Pull out each line of the items below that contains the word "every". Case counts.

◆ DATA EXTRACT ◆
==================================================
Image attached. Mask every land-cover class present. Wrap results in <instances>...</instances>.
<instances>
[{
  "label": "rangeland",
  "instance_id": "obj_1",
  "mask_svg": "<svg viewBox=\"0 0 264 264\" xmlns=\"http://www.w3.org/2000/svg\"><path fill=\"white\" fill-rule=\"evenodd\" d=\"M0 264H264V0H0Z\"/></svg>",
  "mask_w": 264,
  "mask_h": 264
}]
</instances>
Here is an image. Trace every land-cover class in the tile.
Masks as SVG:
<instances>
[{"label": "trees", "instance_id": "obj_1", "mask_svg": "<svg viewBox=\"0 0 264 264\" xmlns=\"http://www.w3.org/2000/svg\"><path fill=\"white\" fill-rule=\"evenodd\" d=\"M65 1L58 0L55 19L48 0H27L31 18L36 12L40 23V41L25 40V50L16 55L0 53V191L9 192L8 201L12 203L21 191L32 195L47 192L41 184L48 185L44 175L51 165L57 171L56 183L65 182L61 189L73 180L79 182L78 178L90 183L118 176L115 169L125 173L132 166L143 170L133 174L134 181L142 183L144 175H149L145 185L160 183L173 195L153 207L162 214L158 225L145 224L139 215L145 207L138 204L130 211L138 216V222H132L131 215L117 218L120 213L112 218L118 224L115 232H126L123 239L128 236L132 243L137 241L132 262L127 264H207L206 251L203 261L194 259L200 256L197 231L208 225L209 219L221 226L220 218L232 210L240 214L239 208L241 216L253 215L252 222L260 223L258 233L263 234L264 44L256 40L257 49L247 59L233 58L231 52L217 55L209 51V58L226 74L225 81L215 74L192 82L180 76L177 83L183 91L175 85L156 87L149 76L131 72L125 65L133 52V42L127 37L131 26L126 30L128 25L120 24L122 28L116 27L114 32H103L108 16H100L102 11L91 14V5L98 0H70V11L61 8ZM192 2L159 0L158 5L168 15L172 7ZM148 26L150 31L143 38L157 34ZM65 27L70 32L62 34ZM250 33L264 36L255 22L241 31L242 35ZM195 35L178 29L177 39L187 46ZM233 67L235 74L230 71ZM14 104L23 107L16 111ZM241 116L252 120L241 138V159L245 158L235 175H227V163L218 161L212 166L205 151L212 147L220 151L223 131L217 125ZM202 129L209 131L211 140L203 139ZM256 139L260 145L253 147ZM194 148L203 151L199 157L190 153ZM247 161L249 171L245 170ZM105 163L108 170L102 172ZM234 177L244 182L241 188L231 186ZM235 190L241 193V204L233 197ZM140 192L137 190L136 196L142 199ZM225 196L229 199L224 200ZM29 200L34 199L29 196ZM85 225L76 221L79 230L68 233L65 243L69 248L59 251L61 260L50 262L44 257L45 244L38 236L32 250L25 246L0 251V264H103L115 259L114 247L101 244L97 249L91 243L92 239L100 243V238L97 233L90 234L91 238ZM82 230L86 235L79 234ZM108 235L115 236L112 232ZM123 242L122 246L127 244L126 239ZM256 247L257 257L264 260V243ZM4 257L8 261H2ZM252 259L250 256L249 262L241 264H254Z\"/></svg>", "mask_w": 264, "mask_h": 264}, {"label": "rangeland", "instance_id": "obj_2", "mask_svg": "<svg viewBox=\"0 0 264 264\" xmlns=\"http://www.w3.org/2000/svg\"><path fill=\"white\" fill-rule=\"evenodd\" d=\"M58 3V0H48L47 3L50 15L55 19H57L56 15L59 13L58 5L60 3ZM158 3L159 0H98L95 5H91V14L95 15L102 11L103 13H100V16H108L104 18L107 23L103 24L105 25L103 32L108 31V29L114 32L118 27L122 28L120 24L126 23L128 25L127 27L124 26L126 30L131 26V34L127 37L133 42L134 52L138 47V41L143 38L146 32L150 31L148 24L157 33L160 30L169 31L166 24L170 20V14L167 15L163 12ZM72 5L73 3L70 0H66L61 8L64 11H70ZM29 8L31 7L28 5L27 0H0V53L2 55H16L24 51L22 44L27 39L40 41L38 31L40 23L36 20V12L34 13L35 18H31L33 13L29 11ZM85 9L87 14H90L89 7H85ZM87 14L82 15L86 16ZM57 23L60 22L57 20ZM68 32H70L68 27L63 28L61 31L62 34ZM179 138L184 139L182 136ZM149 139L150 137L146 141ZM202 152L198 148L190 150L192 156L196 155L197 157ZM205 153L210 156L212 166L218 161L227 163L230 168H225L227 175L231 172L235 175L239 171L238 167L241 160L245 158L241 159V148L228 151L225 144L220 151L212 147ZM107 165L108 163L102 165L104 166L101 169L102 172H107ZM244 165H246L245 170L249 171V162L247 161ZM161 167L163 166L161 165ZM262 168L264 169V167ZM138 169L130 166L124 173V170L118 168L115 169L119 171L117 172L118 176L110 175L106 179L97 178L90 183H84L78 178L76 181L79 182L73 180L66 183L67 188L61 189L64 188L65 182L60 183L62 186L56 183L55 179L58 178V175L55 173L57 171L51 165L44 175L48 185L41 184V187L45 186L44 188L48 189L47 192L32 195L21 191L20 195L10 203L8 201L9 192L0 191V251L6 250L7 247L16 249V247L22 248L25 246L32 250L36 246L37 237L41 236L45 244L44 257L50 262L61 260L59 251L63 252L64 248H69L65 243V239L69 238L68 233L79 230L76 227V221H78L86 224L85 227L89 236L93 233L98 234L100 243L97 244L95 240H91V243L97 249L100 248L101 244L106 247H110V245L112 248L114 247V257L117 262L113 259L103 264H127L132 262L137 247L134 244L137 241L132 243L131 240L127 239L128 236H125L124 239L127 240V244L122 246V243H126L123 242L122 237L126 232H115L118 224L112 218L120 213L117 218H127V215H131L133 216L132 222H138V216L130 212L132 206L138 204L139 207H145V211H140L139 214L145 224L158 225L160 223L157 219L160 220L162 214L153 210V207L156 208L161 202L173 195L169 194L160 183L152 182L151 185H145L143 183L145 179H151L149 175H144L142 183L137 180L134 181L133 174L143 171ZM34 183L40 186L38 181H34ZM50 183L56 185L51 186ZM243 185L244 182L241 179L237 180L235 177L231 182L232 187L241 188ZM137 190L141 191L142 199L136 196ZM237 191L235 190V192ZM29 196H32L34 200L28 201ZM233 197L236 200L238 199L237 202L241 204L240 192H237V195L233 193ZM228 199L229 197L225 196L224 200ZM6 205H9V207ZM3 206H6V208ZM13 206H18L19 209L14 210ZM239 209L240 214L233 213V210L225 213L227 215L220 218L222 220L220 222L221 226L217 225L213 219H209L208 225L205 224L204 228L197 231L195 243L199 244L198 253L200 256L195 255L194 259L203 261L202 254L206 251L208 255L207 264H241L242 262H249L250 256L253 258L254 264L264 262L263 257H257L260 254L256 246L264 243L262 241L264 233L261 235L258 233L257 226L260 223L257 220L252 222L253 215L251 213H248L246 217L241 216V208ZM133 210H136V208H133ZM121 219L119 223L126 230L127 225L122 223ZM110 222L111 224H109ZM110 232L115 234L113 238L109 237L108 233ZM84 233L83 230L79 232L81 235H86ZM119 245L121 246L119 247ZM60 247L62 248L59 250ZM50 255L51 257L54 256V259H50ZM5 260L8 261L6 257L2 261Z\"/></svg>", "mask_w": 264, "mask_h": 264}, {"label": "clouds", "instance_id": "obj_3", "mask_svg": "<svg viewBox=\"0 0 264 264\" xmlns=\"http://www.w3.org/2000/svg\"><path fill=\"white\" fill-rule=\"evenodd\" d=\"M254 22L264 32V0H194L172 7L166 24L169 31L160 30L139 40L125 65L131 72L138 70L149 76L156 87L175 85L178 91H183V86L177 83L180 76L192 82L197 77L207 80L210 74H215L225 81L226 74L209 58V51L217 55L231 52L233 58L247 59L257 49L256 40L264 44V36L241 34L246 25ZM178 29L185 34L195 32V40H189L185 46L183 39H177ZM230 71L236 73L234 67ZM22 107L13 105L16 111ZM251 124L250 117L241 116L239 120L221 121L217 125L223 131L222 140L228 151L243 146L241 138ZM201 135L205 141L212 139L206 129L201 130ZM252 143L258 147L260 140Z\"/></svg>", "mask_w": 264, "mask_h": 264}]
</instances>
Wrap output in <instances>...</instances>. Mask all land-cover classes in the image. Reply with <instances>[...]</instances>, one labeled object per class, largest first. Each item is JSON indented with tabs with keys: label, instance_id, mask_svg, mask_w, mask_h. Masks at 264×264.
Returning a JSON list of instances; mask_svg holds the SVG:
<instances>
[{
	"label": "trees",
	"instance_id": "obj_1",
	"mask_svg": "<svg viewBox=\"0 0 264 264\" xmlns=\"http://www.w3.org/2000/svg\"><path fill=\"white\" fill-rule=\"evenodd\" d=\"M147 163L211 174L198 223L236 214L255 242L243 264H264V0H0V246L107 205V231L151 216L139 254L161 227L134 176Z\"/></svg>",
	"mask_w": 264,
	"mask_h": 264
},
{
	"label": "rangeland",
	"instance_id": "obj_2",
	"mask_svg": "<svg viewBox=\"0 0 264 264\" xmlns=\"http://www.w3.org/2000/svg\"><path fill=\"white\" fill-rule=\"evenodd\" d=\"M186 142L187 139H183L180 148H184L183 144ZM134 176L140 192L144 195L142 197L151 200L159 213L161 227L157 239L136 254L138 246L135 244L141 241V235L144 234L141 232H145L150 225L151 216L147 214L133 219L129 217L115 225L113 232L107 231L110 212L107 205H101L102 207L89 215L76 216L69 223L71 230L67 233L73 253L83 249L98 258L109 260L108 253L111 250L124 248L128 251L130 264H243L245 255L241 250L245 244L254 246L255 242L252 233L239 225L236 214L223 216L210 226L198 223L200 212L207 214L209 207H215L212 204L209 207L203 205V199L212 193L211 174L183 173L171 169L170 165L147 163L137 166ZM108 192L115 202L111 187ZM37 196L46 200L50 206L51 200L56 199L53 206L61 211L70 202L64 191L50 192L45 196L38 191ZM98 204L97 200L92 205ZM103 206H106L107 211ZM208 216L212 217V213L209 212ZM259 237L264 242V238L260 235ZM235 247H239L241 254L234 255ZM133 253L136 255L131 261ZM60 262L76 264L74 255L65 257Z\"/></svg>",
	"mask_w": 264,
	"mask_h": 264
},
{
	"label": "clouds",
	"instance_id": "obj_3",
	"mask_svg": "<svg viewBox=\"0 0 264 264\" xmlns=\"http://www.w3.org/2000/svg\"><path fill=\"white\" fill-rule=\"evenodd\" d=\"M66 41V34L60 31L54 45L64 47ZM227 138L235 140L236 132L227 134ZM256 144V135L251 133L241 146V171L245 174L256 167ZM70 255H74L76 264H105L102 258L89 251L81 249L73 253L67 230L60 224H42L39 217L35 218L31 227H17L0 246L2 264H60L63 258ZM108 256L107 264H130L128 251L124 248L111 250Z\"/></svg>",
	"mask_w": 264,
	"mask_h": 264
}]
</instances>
==================================================
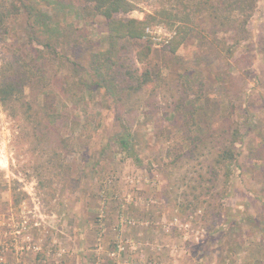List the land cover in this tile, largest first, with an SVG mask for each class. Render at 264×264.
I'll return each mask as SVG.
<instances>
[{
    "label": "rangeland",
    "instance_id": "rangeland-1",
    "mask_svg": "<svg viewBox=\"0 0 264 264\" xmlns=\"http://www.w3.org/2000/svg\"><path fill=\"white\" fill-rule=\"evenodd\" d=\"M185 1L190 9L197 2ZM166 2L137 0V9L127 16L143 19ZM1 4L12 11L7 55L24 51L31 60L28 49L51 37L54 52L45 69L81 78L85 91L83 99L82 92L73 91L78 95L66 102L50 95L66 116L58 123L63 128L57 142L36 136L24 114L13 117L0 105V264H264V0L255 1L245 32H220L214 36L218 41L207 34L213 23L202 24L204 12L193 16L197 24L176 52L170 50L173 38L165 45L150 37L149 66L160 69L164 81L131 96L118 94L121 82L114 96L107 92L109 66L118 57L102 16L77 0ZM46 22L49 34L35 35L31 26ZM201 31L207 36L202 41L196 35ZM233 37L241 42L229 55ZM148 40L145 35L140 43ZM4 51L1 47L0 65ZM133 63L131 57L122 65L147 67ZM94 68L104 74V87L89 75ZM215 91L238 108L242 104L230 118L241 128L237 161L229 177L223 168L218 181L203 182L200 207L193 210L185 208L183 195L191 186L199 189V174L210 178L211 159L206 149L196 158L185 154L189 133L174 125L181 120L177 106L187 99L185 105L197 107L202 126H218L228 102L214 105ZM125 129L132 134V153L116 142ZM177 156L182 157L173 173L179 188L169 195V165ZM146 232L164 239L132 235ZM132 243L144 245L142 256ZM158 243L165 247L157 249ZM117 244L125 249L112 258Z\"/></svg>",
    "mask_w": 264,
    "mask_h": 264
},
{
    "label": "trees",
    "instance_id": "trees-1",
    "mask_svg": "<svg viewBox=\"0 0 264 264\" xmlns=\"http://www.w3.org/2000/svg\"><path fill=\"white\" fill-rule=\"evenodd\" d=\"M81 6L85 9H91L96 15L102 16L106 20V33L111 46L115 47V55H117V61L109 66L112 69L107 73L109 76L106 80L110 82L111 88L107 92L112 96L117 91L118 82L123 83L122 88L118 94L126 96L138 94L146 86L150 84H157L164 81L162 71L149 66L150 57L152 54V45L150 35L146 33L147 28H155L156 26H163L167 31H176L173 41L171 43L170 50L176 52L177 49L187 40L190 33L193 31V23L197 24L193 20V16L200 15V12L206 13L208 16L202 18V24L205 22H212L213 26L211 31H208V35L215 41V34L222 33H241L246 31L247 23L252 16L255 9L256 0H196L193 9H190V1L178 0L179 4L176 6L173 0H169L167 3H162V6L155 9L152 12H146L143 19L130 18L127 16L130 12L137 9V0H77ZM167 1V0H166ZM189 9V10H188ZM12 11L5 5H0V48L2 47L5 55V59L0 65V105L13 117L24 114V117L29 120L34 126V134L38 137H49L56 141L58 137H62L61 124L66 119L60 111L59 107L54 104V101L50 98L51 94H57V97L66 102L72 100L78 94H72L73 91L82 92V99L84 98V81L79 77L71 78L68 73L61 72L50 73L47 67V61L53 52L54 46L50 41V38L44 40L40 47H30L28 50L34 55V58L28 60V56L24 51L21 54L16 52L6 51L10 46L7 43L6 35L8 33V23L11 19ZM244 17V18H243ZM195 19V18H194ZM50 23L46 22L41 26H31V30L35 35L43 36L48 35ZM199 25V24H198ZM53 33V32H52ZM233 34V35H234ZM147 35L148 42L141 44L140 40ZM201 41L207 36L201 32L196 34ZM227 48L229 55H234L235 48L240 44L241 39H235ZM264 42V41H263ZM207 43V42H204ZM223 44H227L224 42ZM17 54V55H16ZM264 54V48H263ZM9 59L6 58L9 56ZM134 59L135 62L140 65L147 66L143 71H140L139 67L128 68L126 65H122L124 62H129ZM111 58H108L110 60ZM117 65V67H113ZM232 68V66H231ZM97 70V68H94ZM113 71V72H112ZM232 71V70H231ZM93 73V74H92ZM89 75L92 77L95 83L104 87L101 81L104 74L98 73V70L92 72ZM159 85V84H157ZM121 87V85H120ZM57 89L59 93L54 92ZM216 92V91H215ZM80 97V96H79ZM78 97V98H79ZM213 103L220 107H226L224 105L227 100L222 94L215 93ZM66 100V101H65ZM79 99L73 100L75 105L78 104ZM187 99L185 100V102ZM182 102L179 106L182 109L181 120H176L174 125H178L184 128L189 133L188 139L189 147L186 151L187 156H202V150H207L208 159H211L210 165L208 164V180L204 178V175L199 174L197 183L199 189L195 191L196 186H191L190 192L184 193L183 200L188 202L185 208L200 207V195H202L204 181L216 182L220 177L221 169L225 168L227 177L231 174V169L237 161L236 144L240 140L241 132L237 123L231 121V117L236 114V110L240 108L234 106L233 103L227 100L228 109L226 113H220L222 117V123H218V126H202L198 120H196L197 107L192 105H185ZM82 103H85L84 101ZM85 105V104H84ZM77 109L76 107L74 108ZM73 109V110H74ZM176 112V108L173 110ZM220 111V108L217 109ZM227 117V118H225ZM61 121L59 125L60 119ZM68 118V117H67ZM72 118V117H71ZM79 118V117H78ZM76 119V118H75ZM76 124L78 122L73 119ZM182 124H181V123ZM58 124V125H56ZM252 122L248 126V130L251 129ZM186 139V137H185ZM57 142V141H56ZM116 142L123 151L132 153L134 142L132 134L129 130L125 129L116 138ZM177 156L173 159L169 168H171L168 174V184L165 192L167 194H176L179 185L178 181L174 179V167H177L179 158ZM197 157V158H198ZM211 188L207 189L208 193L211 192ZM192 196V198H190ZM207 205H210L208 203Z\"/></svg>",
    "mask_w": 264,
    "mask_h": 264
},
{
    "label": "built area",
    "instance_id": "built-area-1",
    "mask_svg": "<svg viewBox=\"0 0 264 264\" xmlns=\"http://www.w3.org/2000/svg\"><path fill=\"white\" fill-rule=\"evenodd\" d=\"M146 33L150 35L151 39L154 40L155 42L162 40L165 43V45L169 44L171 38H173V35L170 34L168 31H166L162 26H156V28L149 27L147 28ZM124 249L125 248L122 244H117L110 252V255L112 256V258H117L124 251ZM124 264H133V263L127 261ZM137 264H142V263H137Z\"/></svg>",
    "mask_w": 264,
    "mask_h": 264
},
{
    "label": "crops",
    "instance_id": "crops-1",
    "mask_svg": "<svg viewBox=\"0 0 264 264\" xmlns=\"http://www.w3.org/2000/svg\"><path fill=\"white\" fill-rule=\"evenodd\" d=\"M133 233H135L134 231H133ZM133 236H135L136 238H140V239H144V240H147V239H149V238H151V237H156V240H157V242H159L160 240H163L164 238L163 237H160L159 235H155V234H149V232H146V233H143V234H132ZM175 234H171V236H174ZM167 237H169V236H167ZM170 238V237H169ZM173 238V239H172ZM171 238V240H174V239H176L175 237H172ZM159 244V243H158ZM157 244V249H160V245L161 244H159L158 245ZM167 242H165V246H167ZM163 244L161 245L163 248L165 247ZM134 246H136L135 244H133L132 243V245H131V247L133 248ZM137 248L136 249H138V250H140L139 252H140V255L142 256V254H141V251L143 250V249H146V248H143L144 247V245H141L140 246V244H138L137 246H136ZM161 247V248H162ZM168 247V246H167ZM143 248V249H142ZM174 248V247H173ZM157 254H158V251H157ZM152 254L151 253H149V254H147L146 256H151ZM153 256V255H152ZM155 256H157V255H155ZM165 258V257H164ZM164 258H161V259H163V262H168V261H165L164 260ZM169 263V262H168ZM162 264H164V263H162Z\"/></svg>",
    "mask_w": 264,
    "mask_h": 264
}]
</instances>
==================================================
◆ SOLUTION BELOW ◆
Image attached. Mask every land-cover class present. Wrap results in <instances>...</instances>.
Here is an image. Trace every land-cover class in the tile.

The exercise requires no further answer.